La filière du cacao ivoirien représente 14% du PIB du pays et fait vivre environ 5 millions de personnes.
« Le prix du cacao sur le marché international nous oblige à faire un réajustement », a déclaré Bruno Koné, le ministre de l’Agriculture au moment d’annoncer le prix.
L’ambiance était plus joyeuse, début octobre, juste avant la présidentielle qui a vu la réélection d’Alassane Ouattara, quand le chef de l’Etat lui même avait annoncé le prix de 2.800 francs au kilo, un niveau jamais vu dans le pays.
Mais après que les cours mondiaux du cacao ont crevé les plafonds en 2024, une baisse s’était déjà amorcée en 2025 et ils ont carrément dévissé cette année.

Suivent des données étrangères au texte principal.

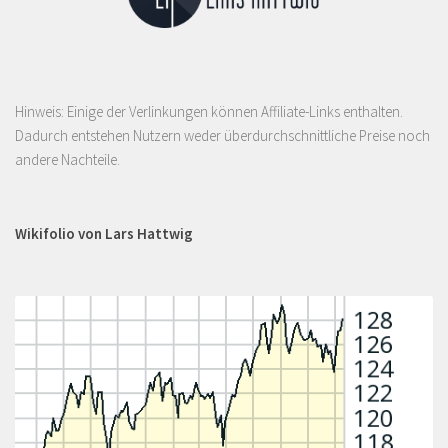
Hinweis: Einige der Verlinkungen können Affiliate-Links enthalten.
Dadurch entstehen Nutzern weder überdurchschnittliche Preise noch
andere Nachteile.
Wikifolio von Lars Hattwig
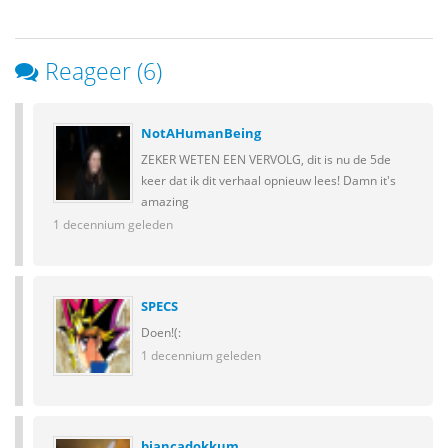
Reageer (6)
NotAHumanBeing
ZEKER WETEN EEN VERVOLG, dit is nu de 5de
keer dat ik dit verhaal opnieuw lees! Damn it's
amazing
1 decennium geleden
SPECS
Doen!(:
1 decennium geleden
biancadokkum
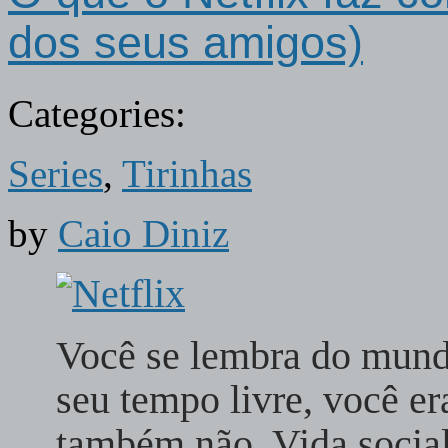
dos seus amigos)
Categories:
Series
,
Tirinhas
by
Caio Diniz
Você se lembra do mundo
seu tempo livre, você er
também não. Vida social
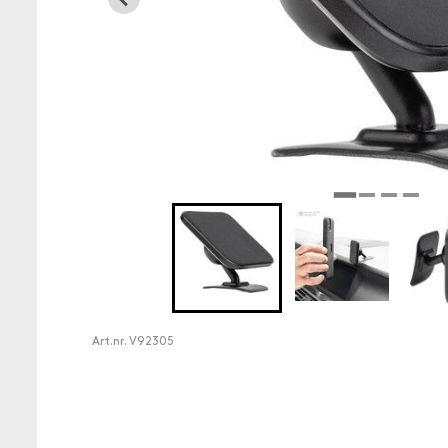
Art.nr.
V92305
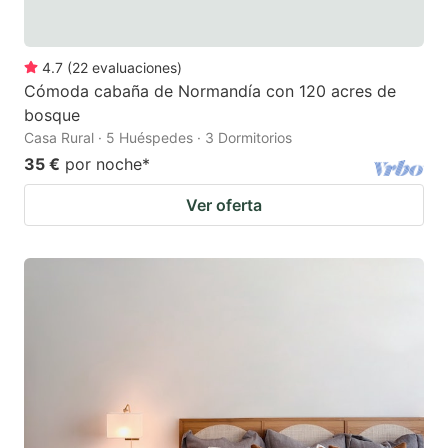
4.7
(
22
evaluaciones
)
Cómoda cabaña de Normandía con 120 acres de
bosque
Casa Rural · 5 Huéspedes · 3 Dormitorios
35 €
por noche
*
Ver oferta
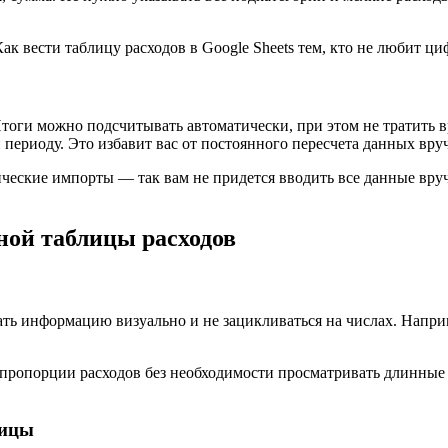
тоги можно подсчитывать автоматически, при этом не тратить 
периоду. Это избавит вас от постоянного пересчета данных вру
еские импорты — так вам не придется вводить все данные вручн
ной таблицы расходов
ть информацию визуально и не зацикливаться на числах. Напри
ропорции расходов без необходимости просматривать длинные с
лицы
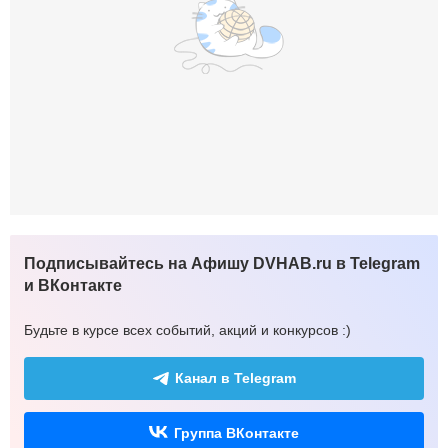
Подписывайтесь на Афишу DVHAB.ru в Telegram
и ВКонтакте
Будьте в курсе всех событий, акций и конкурсов :)
Канал в Telegram
Группа ВКонтакте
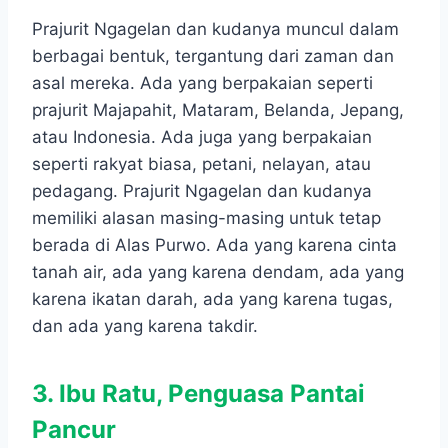
Prajurit Ngagelan dan kudanya muncul dalam
berbagai bentuk, tergantung dari zaman dan
asal mereka. Ada yang berpakaian seperti
prajurit Majapahit, Mataram, Belanda, Jepang,
atau Indonesia. Ada juga yang berpakaian
seperti rakyat biasa, petani, nelayan, atau
pedagang. Prajurit Ngagelan dan kudanya
memiliki alasan masing-masing untuk tetap
berada di Alas Purwo. Ada yang karena cinta
tanah air, ada yang karena dendam, ada yang
karena ikatan darah, ada yang karena tugas,
dan ada yang karena takdir.
3. Ibu Ratu, Penguasa Pantai
Pancur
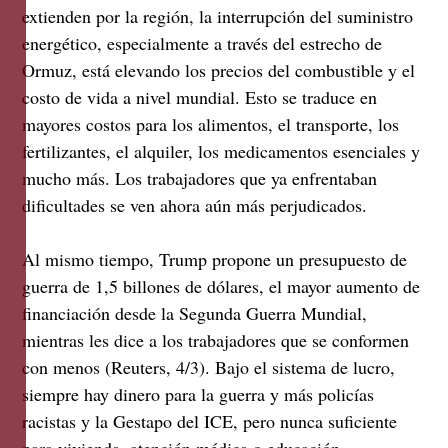
extienden por la región, la interrupción del suministro
energético, especialmente a través del estrecho de
Ormuz, está elevando los precios del combustible y el
costo de vida a nivel mundial. Esto se traduce en
mayores costos para los alimentos, el transporte, los
fertilizantes, el alquiler, los medicamentos esenciales y
mucho más. Los trabajadores que ya enfrentaban
dificultades se ven ahora aún más perjudicados.
Al mismo tiempo, Trump propone un presupuesto de
guerra de 1,5 billones de dólares, el mayor aumento de
financiación desde la Segunda Guerra Mundial,
mientras les dice a los trabajadores que se conformen
con menos (Reuters, 4/3). Bajo el sistema de lucro,
siempre hay dinero para la guerra y más policías
racistas y la Gestapo del ICE, pero nunca suficiente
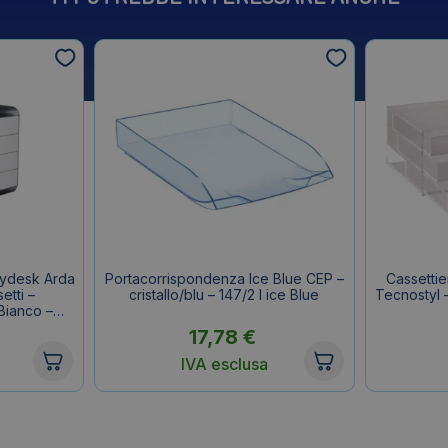
Mydesk Arda
Portacorrispondenza Ice Blue CEP –
Cassettier
etti –
cristallo/blu – 147/2 I ice Blue
Tecnostyl 
Bianco –
17,78
€
IVA esclusa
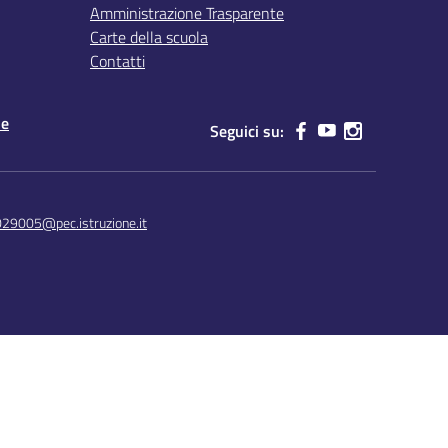
Amministrazione Trasparente
Carte della scuola
Contatti
le
Seguici su:
029005@pec.istruzione.it
Concept & Design by Designers Italia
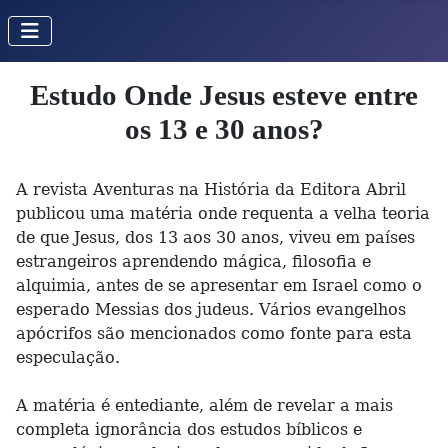
Estudo Onde Jesus esteve entre
os 13 e 30 anos?
A revista Aventuras na História da Editora Abril
publicou uma matéria onde requenta a velha teoria
de que Jesus, dos 13 aos 30 anos, viveu em países
estrangeiros aprendendo mágica, filosofia e
alquimia, antes de se apresentar em Israel como o
esperado Messias dos judeus. Vários evangelhos
apócrifos são mencionados como fonte para esta
especulação.
A matéria é entediante, além de revelar a mais
completa ignorância dos estudos bíblicos e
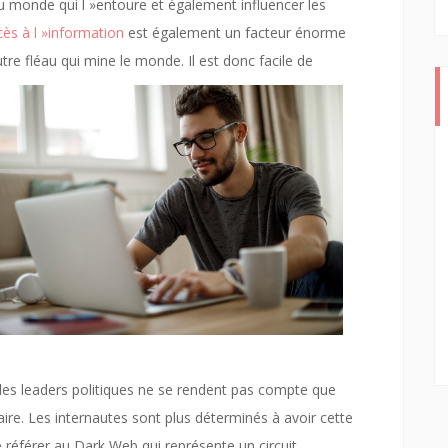
u monde qui l »entoure et également influencer les
cès à l »information
est également un facteur énorme
utre
fléau qui mine le monde. Il est donc facile de
les leaders politiques ne se rendent pas compte que
raire. Les internautes sont plus déterminés à avoir cette
e référer au Dark Web qui représente un circuit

Le prix à la tonne sur le marché mondial s’élève actuellement à 2.900 dollars (soit 1.600 FCFA le kilo) contre plus de 11.000 dollars début 2024.
Le cacao ivoirien coûtait ainsi ces dernières semaines 75% plus cher que le cours mondial.
« Un choc »
« Cette décision n’a pas du tout été prise de gaieté de cœur. Nous aurions tous souhaité un prix meilleur mais vous avez tous suivi l’évolution du prix international », a déclaré le ministre Koné, mercredi. .
Mais l’annonce avait du mal à passer pour certains acteurs du secteur.
« Franchement, on n’est pas contents. C’est nous les planteurs qui allons perdre dans cette affaire », a regretté Yao Yao, un syndicaliste du secteur, à Duekoue (ouest) déplorant à l’AFP que l’Etat ne compense pas davantage « une chute aussi vertigineuse ».

« On se disait que même si le prix descendait ça ne tomberait pas en-dessous de 2.000 francs. Je crois que ça sera forcément un choc pour beaucoup de personnes » abonde Abdoulaye Dembele, gérant d’une coopérative à Divo (centre) qui craint que ceux « qui ont déjà acheté sur la base de l’ancien prix mais qui n’ont pas pu encore évacuer le cacao se retrouvent en grande difficulté ».
Dans ce contexte de décalage entre le prix fixé par l’Etat et les cours mondiaux, les exportateurs ont retardé ces derniers mois leurs achats ou des acheteurs peu scrupuleux ont proposé aux producteurs des tarifs plus bas contre la garantie d’être payés immédiatement, selon plusieurs témoignages récoltés par l’AFP.
Les exportations se font donc au compte goutte et certains producteurs ne sont plus payés pour leur production depuis des mois, les plongeant dans une grave précarité.
En réaction, le Conseil Café Cacao – l’organisme étatique qui gère la filière – avait annoncé le 20 janvier racheter au prix de 2.800 francs CFA les dizaines de milliers de tonnes de cacao entassées dans toutes les coopératives du pays et inventoriées mi-janvier.

Selon le ministre Bruno Koné interrogé par RFI la semaine dernière, « 64.000 des quelque 100.000 tonnes de cacao (entreposées) ont été achetées » par l’Etat.
« Notre souci, c’est qu’il y a du cacao qui est parti, ça fait plusieurs mois et jusqu’à présent les planteurs n’ont pas encore reçu d’argent, s’inquiète le syndicaliste Yao Yao.
Mardi, l’interprofession du secteur (OIA) a toutefois assuré avoir reçu la confirmation des autorités qu’elles respecteront leur engagement.
Avec ce réajustement du prix, la Côte d’Ivoire suit le mouvement du Ghana voisin, deuxième producteur mondial, qui avait diminué d’environ 30% son prix dès mi-février.
Confronté au même problème que la Côte d’Ivoire, le Ghana a abaissé le prix payé au kilo de 58 cedis (3.000 FCFA ou 5,2 USD) à 41 cedis (2.100 FCFA ou 3,7 USD).